Mother Wounds

A mother by the very nature of the word itself has brought forth life.  She has bathed and fed a helpless newborn and watched the amazing development of her child into a toddler on to a young child and then to preteen, teenager, young adult and beyond.  Each stage of development has its own struggles and concerns for a mother; somewhere along this journey into adulthood mothers have had a lot of potential to emotionally wound their children.  They have spoken harsh words when a gentle answer was needed or been remiss in caring either physically or emotionally, sometimes exhausted by the tasks of mothering and their own unmet needs.

A friend described a new low point in mothering.  Her children had been sick for weeks.  She needed food from the grocery store and buckled children in – only to hear, “I feel sick,” from the back seat.  She pulled over, the child threw up.  No wipes in the car, but a puddle of water nearby in the parking lot.  She said when she told him to clean his hands in the puddle she realized that this was a new low for her. She felt overwhelmed in her mothering responsibilities.

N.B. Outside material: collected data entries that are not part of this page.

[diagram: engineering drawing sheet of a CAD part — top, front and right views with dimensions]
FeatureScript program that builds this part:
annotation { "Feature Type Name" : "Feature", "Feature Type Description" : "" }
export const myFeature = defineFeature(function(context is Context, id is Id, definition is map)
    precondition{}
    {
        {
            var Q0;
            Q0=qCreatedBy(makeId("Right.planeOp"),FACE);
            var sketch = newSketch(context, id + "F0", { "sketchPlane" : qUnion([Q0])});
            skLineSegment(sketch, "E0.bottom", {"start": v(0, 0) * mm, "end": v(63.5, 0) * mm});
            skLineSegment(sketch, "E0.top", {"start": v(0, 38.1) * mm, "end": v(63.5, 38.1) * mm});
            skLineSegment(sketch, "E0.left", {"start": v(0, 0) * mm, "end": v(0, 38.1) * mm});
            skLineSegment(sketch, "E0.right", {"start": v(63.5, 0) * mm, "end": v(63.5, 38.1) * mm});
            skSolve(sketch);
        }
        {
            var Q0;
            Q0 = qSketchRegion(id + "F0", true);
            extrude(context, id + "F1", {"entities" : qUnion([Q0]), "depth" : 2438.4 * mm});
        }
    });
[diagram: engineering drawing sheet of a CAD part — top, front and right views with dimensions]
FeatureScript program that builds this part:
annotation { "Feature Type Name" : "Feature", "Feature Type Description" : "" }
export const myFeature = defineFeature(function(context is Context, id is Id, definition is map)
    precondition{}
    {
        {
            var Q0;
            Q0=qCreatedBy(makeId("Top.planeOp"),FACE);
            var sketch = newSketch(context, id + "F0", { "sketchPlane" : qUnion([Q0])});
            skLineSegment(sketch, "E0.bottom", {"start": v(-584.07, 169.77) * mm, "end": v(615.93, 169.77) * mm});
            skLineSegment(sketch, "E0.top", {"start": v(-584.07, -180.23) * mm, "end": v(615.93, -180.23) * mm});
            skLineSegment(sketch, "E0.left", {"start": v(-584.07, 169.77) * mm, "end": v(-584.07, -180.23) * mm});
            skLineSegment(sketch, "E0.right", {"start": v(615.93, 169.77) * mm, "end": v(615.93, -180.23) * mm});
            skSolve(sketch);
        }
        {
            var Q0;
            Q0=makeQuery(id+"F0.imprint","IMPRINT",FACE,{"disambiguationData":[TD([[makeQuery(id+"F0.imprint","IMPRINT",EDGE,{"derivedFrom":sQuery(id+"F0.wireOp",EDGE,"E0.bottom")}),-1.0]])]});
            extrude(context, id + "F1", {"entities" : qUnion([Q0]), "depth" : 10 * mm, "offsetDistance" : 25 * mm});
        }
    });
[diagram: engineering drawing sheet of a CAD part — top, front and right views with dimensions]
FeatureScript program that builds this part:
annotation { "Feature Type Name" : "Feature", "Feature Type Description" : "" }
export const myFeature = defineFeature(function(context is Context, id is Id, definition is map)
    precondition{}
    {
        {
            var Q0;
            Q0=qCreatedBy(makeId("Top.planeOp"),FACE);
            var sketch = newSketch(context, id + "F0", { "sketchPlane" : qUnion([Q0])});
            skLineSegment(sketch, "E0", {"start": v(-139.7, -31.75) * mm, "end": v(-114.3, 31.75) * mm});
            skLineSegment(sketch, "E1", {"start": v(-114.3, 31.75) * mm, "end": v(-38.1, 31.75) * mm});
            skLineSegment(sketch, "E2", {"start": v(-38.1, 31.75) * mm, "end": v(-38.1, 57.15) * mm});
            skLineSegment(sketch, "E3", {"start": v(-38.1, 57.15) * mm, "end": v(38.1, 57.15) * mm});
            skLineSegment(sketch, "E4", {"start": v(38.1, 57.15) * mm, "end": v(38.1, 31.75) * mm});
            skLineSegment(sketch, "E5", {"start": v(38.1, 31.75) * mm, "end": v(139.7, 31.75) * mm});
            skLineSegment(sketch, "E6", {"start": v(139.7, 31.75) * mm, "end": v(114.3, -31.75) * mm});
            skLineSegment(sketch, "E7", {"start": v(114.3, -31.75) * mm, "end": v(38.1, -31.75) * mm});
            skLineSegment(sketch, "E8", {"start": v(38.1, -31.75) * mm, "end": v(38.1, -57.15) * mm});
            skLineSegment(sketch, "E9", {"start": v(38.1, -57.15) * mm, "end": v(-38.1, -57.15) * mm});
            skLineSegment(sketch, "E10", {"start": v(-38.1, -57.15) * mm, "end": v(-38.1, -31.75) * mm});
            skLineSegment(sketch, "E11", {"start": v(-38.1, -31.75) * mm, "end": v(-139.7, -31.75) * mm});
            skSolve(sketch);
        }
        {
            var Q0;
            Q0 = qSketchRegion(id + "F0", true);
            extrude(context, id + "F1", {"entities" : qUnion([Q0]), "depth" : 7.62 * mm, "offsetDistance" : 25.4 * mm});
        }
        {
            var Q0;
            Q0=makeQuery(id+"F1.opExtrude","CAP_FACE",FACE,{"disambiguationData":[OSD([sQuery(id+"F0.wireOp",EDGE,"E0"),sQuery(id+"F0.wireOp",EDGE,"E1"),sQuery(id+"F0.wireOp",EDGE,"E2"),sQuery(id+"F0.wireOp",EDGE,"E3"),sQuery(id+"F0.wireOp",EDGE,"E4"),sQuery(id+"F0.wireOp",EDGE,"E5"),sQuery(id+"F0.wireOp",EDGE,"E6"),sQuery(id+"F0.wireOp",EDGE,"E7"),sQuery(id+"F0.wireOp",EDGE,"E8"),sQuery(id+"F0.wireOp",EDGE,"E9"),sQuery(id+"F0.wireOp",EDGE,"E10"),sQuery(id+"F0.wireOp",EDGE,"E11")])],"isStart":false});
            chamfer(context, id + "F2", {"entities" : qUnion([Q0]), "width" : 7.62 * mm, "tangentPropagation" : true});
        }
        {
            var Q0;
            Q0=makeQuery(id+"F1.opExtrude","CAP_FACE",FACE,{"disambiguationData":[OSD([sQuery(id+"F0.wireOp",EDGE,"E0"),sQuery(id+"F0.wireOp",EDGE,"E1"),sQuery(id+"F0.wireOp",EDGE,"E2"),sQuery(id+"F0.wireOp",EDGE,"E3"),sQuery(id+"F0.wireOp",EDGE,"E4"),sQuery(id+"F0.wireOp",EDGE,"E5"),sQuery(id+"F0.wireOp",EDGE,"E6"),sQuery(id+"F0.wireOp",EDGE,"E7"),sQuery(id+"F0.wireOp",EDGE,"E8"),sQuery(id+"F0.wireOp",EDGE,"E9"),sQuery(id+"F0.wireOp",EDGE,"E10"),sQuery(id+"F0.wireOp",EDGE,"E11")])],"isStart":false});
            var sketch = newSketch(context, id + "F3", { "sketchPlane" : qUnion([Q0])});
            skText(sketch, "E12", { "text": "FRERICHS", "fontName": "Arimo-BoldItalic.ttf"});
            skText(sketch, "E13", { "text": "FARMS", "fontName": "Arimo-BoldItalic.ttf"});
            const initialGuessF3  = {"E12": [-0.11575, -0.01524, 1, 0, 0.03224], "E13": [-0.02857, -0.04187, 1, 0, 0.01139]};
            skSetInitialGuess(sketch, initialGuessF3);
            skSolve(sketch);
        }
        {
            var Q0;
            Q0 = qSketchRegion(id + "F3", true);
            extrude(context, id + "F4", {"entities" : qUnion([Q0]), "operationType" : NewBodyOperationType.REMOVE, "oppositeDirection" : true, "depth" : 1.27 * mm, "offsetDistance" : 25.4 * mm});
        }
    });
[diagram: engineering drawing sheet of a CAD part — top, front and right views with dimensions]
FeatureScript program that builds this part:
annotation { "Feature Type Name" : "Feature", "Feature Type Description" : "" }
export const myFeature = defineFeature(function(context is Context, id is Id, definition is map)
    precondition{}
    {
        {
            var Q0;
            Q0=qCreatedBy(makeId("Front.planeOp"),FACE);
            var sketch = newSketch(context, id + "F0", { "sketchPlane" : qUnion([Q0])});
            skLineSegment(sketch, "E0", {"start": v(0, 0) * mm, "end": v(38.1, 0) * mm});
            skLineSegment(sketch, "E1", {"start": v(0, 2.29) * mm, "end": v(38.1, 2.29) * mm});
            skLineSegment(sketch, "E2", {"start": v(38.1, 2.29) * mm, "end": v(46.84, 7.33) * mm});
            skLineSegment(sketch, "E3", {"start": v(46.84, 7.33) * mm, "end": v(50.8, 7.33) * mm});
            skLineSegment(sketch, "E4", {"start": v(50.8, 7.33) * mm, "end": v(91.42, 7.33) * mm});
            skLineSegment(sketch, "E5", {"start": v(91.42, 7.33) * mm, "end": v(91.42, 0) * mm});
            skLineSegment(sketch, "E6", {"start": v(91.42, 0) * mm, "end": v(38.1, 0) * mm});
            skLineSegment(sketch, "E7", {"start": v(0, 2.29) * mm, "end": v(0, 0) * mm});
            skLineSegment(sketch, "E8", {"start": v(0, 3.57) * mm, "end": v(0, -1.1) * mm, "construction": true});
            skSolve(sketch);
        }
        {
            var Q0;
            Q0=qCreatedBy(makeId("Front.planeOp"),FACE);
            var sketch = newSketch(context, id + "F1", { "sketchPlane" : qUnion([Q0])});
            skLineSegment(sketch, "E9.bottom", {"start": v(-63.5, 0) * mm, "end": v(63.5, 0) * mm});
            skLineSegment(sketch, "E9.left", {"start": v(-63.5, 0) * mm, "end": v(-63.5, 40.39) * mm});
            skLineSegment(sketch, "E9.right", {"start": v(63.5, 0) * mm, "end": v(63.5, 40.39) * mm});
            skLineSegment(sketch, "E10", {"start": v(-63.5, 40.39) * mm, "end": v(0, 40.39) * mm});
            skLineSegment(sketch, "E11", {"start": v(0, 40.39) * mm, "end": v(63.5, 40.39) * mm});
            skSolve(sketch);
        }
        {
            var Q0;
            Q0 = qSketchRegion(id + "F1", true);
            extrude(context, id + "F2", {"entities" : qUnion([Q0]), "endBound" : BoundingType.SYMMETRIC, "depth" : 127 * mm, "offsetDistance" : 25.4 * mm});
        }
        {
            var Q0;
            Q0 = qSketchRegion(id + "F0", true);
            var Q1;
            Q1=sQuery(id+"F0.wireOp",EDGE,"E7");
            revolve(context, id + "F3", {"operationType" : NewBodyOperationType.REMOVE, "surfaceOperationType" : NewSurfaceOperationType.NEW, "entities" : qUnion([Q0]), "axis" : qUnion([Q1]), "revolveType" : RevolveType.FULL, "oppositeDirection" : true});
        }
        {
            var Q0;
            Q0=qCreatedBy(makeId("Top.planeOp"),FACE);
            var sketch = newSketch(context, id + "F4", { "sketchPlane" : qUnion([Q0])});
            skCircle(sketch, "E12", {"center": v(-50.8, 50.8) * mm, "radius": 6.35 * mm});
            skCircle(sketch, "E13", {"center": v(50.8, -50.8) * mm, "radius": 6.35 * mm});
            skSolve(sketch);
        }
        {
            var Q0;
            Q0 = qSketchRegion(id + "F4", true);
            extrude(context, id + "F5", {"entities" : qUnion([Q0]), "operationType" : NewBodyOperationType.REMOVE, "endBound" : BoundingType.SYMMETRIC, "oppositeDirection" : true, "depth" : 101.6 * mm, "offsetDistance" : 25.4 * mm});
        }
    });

There are no perfect mothers.  We hover, smother, ignore, and try to control children and circumstances; as well as trying to function at levels of sleep deprivation that are akin to torture.  Our hormones rage after giving birth and continue to impact our interactions throughout each child’s life.  A mother myself, I recognize my own failures and take full responsibility for all the mistakes and damage I have done in child rearing.

Theorists in psychology have pointed to the mother/child relationship as a crucial place of bonding and trust for a child.  I believe mothers do the best they can in the circumstances of their lives.  There is always room for growth, but there is also a time of accepting the reality of our mothers despite their failures.  In any relationship insecurity breeds an environment of mistrust and wounds that have been covered and ignored will continue to be painful unless given care in the healing process.